El vecino

Mi vecino celebró el Día del orgullo LGTBI llamando ‘maricona’ a otro vecino, a gritos. Creo que no sabía que era el Día del orgullo LGTBI, pero, aunque lo supiera, no sería óbice para que considere que ese es un usual y efectivo insulto. El otro vecino, que no viene al caso, algo se merecía, pues pasa a 40 km/h con un patinete por mitad de una calle, tranquila, donde juegan niños, pasean ancianos y los gatos toman la sombra. Estoy convencido de que mi vecino no me lee, que no lee esto, porque estoy convencido de que no lee, en general; pero si es así, desde aquí lo saludo, y si me grita ‘maricona’, sabré que nuestras inteligencias se han encontrado en estas líneas. El caso es que mi vecino, el que insulta, gritó con todas sus fuerzas y me pareció un oxímoron social, pues la televisión, entre tanto, me hablaba de la centenaria lucha de quienes se separaron del rebaño bigénero y han defendido, más que todos los románticos del arte que son y han sido, la vigencia el amor libérrimo, electivo, sin rienda, sin norma. El insulto recorrió toda la calle, con toda su heteronormalidad incluida –vieja o nueva heteronormalidad, lo mismo da― y se reía de las luchas, las conquistas, las reivindicaciones, los muertos, las palizas, los insultos y el dolor, como un zombie del siglo XIX.

Quedaría en una cuestión callejera, esas cosas que tienen las calles y las tabernas, donde el lenguaje no se respeta ni a sí mismo y lleva milenios infectado del virus de la injuria.

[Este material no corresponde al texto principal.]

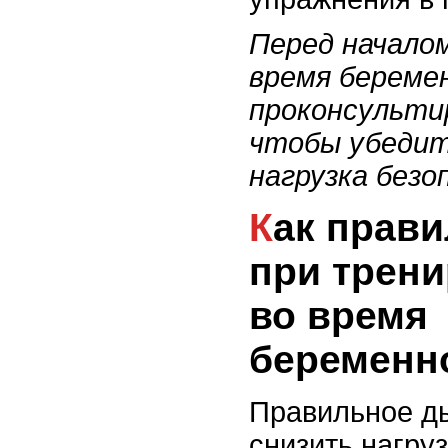
Перед начало
время береме
проконсульти
чтобы убедит
нагрузка безо
Как правильно дышать
при трени
во время
беременн
Правильное д
снизить нагру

Pero ese mismo lenguaje exclusivo, esa defensa de una sola ―que ni grande ni libre― normalidad, ese empeño de mirar a través de una aparente norma que encaja el sexo y el género, sigue muy viva. Para nuestra desgracia absoluta no coloniza solo la boca de mi vecino, la mente de mi vecino y quizá la del suyo, lector ―incluso puede colonizar mi boca o su cabeza, quién sabe― sino que ronda las sedes parlamentarias y pretende asaltar las leyes. Por los juzgados corre el empeño de que la bandera de múltiples colores no debe ser enarbolada, una semana al año, en los balcones municipales; hay quien se tira de los pelos si el community manager de la Guardia Civil abre las puertas del Cuerpo al arco iris; por el Congreso corre la extrema derecha ―ora lanzafuegos, ora bomberos― enredada en el hilo del orgullo LGTBI, convivientes con su esquizofrenia y su testaruda búsqueda del foco del centro de la pista. Hay un absurdo retorno a la defensa del concepto de la familia ‘natural’ (como si fuesen yogures); hay obcecación con penes y vulvas, vulvas y penes, niños y niñas, para crear un eslogan desafortunado que colgar de un autobús. Hay esa muy malintencionada, burda, pestilente identificación de la homosexualidad con la pederastia.

Por eso estas cosas no pasan solo en mi calle, tranquila, con pájaros cantarines gatos ociosos, sino que esos gritos se oyen por los pasillos de las instituciones y de allí vuelven a retumbar por todas las calles, para mayor vergüenza de los que tiene la voluntad de convivir, sencillamente. Las denuncias por homofobia han aumentado en un 58% en 2019. Aun habrá quien no quiere verlo, quien niega las evidencias ―como se niega la evidencia del feminicidio―, a quien el ‘maricona’ de mi vecino le entra por un oído y le sale por otro. O peor aún: le ríe la gracia.